I got a bar and we got a new kitchen. I'm wondering what kind of foods I should have and what their prices should be. Off the bat I'm thinking I'll just cook some hamburgers and steam hotdogs. But I'd like to attract people to my cooking, I don't want this to just be some regular bar where you have some kid in the back heating up hotdogs. I want my food to be attractive, and for people to come to the bar just for my food. 

Should I start buying from the butcher, and make my own hamburger? or is the hamburger at the store just as good? And what about hotdogs, should I just buy everything out the store and sell it since this is a bar and not a restaurant? I need to be able to make a profit but I want my food to be good, even if it's a bunch of drunks eating it. I remember when I was a child I would go to the bar all the time and eat different spicy sauces some guy would make for me.

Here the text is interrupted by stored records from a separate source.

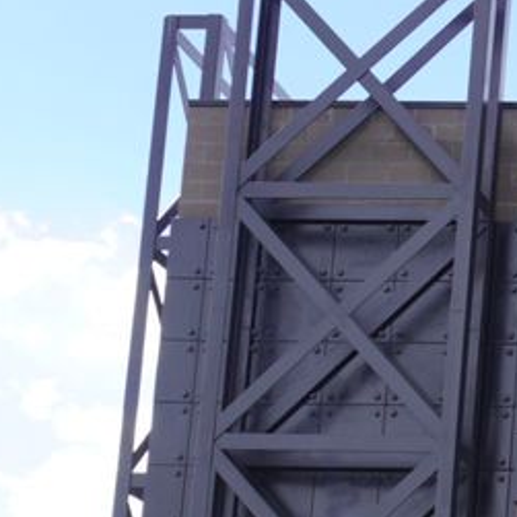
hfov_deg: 12.4
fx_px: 2112
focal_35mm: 125
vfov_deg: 13.5
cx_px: 1007
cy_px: 632
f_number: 8
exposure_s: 1/100
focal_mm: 24
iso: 100
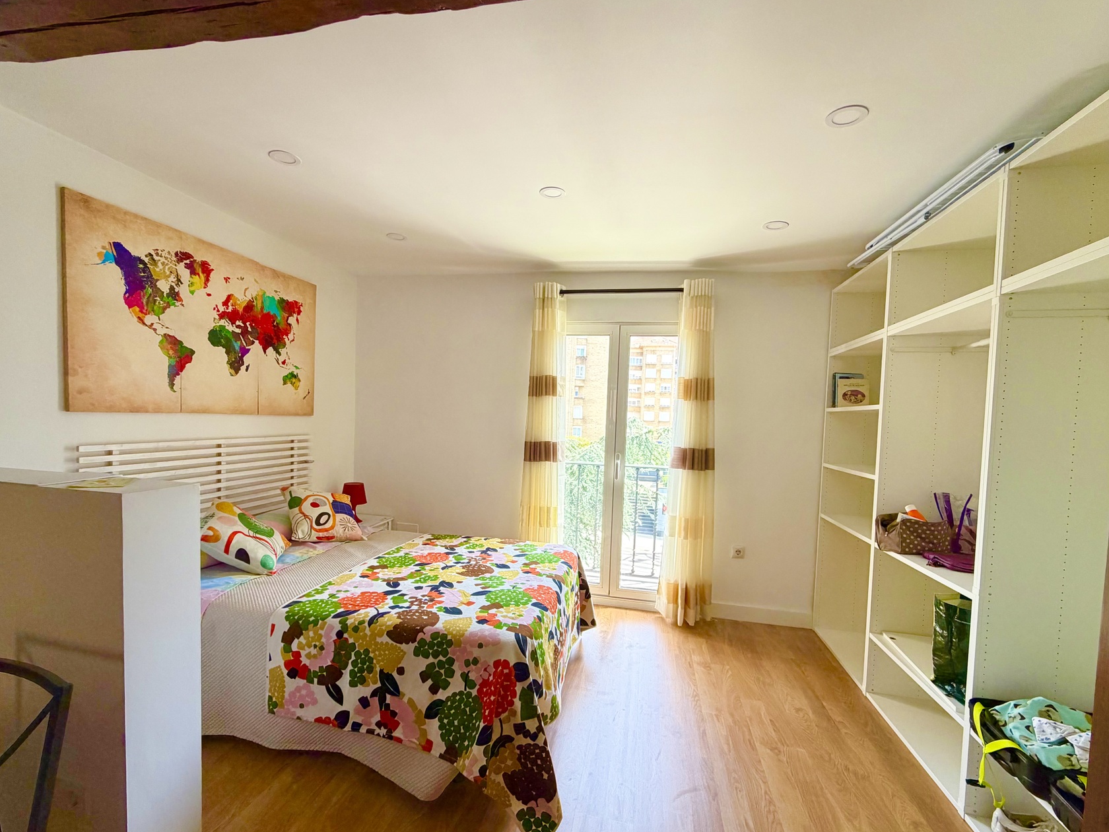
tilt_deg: -2.1
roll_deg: -1.4
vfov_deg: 78.0
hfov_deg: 94.5
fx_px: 513
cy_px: 440
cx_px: 539
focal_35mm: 16
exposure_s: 1/121
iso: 200
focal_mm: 2.22
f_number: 2.2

His food was pretty good and stood out, I remember wanting to eat the food at the bar like you would want to go to your favorite restaurant to get a certain dish. That's how I want people to feel about my food.


----------



## scott livesey (Jan 25, 2013)

this time of year a good hearty stew or soup should sell well, so should chili. all three of those would give you a chance to show how good a cook you are. If there is Sam's Club or BJ's or Costco, they would be good sources. sample all the hotdogs you can find and sell what you think is best. Knowing you are the only place in town that sells a Sabrett dog with home made red onion sauce on a yummy bun would be a reason for me to visit.


----------



## spicyfood (Jun 27, 2017)

scott livesey said:


> this time of year a good hearty stew or soup should sell well, so should chili. all three of those would give you a chance to show how good a cook you are. If there is Sam's Club or BJ's or Costco, they would be good sources. sample all the hotdogs you can find and sell what you think is best. Knowing you are the only place in town that sells a Sabrett dog with home made red onion sauce on a yummy bun would be a reason for me to visit.


There is a restaurant I used to eat at that had hotdog buns that were a bit darker than usual hotdog buns and had big grains of salt on it. I'm wondering if they're just buying any old bread out the store and cooking it a little bit because it wasn't like grilled where there is crunchy cooked parts, it was browned kind of. Darker than a usual hotdog bun, tasted really good and fluffy. I think they may have had their own seasoning in the bun.

I guess I could just call and ask them lol.


----------